* **Required action**:
Repeat the lines of the items word for word, from the very first line through the line containing "Ukraine so that", both included.

* **Dataset entries**:

-- -- --

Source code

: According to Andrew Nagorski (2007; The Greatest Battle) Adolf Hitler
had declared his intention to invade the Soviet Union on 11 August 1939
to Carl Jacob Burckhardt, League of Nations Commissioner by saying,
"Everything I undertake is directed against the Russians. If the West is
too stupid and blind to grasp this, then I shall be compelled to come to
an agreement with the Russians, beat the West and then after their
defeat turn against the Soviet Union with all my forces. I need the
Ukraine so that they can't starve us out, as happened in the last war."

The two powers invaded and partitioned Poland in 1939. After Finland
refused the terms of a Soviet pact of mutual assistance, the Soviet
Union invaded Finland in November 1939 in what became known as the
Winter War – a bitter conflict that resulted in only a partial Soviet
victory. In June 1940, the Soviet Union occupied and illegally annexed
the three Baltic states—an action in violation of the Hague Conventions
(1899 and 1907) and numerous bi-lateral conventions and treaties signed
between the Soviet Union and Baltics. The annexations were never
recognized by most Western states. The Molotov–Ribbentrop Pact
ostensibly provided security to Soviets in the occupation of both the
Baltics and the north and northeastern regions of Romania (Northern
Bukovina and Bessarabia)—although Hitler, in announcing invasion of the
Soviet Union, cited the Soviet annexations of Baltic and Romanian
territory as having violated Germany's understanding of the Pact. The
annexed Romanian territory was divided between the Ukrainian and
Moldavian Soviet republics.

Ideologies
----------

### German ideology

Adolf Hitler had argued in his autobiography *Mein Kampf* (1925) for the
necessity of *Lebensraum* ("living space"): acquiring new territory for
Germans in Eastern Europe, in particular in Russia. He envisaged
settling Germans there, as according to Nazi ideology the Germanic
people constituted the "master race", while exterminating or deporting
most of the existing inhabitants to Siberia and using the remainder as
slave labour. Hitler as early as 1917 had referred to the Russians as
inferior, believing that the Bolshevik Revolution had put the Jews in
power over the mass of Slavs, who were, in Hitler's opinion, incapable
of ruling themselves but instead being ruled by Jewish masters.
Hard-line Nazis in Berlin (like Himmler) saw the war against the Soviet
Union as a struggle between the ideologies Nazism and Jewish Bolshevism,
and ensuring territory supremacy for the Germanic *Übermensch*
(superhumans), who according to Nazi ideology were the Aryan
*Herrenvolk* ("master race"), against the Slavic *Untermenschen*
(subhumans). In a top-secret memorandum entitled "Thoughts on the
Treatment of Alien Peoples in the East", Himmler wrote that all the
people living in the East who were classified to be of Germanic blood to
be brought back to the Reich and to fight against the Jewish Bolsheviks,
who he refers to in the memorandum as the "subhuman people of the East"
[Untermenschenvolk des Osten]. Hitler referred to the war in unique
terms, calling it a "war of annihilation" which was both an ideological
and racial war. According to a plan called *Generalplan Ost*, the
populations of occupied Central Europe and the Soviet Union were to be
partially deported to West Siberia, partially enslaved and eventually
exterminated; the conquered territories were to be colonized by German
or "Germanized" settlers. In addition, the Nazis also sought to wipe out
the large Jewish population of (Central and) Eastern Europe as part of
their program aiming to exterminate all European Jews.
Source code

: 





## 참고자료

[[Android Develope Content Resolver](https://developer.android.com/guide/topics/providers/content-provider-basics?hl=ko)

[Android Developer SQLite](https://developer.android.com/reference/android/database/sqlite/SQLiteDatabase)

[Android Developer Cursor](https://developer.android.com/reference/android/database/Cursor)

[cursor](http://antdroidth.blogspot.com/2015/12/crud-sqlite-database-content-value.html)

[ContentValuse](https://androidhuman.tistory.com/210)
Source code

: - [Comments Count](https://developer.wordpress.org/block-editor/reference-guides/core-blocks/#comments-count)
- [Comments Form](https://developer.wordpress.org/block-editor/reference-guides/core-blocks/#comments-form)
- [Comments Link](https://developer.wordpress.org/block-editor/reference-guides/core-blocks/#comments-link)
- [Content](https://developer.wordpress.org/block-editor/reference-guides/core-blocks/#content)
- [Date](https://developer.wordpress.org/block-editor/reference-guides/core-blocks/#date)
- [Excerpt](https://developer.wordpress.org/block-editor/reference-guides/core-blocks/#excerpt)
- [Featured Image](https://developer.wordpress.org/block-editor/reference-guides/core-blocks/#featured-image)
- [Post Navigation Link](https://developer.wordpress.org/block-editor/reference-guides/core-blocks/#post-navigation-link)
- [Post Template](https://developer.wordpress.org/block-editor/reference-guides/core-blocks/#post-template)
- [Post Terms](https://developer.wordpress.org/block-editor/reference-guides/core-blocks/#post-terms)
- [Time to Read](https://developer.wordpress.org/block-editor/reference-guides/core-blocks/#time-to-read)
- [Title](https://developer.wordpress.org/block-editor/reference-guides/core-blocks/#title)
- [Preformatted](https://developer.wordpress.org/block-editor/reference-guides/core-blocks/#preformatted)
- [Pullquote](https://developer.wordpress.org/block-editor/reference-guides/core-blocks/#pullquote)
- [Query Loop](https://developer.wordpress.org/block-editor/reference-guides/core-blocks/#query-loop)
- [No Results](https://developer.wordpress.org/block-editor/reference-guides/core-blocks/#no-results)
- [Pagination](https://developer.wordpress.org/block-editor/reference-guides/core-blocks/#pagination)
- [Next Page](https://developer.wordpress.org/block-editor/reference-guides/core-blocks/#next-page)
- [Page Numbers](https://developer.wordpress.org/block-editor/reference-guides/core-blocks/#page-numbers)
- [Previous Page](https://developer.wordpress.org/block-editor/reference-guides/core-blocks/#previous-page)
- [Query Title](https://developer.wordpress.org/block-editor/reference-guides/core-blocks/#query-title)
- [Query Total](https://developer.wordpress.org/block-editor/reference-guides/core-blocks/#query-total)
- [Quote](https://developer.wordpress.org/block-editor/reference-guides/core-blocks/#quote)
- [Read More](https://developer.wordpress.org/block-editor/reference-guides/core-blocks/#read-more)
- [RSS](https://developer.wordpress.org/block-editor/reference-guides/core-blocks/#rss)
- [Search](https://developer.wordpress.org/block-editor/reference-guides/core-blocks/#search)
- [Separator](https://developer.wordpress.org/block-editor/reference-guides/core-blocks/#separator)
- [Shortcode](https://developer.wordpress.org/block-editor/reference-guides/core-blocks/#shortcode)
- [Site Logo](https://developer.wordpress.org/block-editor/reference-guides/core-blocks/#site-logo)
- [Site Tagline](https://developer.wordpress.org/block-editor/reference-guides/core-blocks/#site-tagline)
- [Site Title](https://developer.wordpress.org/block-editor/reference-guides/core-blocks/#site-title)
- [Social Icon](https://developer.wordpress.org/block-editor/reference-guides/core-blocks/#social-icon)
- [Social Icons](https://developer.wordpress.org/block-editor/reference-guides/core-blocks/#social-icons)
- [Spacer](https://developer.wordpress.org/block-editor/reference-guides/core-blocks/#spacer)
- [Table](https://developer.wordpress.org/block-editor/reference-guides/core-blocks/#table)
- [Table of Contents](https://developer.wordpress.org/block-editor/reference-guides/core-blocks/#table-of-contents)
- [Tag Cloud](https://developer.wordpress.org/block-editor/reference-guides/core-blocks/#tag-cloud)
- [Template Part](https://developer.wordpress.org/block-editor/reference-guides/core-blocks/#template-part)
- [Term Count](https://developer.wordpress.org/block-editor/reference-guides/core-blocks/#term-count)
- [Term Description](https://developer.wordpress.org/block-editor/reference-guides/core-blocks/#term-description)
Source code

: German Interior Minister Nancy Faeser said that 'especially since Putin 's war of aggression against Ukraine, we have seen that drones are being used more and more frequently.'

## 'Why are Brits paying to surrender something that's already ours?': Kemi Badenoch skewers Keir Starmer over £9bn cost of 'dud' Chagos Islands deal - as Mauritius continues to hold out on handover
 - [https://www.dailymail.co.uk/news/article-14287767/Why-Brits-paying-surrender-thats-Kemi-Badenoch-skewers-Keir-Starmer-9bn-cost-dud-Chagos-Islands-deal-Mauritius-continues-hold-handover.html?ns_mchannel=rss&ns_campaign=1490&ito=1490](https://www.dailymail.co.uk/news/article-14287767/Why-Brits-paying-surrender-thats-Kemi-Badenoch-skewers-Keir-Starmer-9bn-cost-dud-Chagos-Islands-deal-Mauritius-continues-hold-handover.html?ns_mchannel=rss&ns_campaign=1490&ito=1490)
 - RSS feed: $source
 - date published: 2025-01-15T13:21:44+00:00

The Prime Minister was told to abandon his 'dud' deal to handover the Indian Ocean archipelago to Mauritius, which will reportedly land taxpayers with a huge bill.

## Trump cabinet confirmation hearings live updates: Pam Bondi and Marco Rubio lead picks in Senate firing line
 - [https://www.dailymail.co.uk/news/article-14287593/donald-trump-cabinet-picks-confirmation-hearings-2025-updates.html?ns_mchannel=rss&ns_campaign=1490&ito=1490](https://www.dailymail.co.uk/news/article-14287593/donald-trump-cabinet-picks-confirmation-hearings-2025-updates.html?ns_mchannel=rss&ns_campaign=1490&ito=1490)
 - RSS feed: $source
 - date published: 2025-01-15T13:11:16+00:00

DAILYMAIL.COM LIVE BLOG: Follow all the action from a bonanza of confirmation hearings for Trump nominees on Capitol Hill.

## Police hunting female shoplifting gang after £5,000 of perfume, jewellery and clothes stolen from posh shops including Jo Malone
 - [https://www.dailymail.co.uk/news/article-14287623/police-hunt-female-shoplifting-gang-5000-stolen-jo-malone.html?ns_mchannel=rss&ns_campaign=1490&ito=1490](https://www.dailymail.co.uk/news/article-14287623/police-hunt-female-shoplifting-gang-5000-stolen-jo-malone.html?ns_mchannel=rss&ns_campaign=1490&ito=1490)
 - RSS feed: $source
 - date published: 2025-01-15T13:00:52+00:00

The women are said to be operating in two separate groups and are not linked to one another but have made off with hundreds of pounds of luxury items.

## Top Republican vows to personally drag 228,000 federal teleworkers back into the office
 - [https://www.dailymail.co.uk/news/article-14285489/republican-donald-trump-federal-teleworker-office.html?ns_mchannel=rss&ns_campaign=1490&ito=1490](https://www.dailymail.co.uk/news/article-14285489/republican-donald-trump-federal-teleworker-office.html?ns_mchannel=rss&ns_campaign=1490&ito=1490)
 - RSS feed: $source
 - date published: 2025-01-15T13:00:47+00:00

-- -- --

* **Output of the task**:
Source code

: According to Andrew Nagorski (2007; The Greatest Battle) Adolf Hitler
had declared his intention to invade the Soviet Union on 11 August 1939
to Carl Jacob Burckhardt, League of Nations Commissioner by saying,
"Everything I undertake is directed against the Russians. If the West is
too stupid and blind to grasp this, then I shall be compelled to come to
an agreement with the Russians, beat the West and then after their
defeat turn against the Soviet Union with all my forces. I need the
Ukraine so that they can't starve us out, as happened in the last war."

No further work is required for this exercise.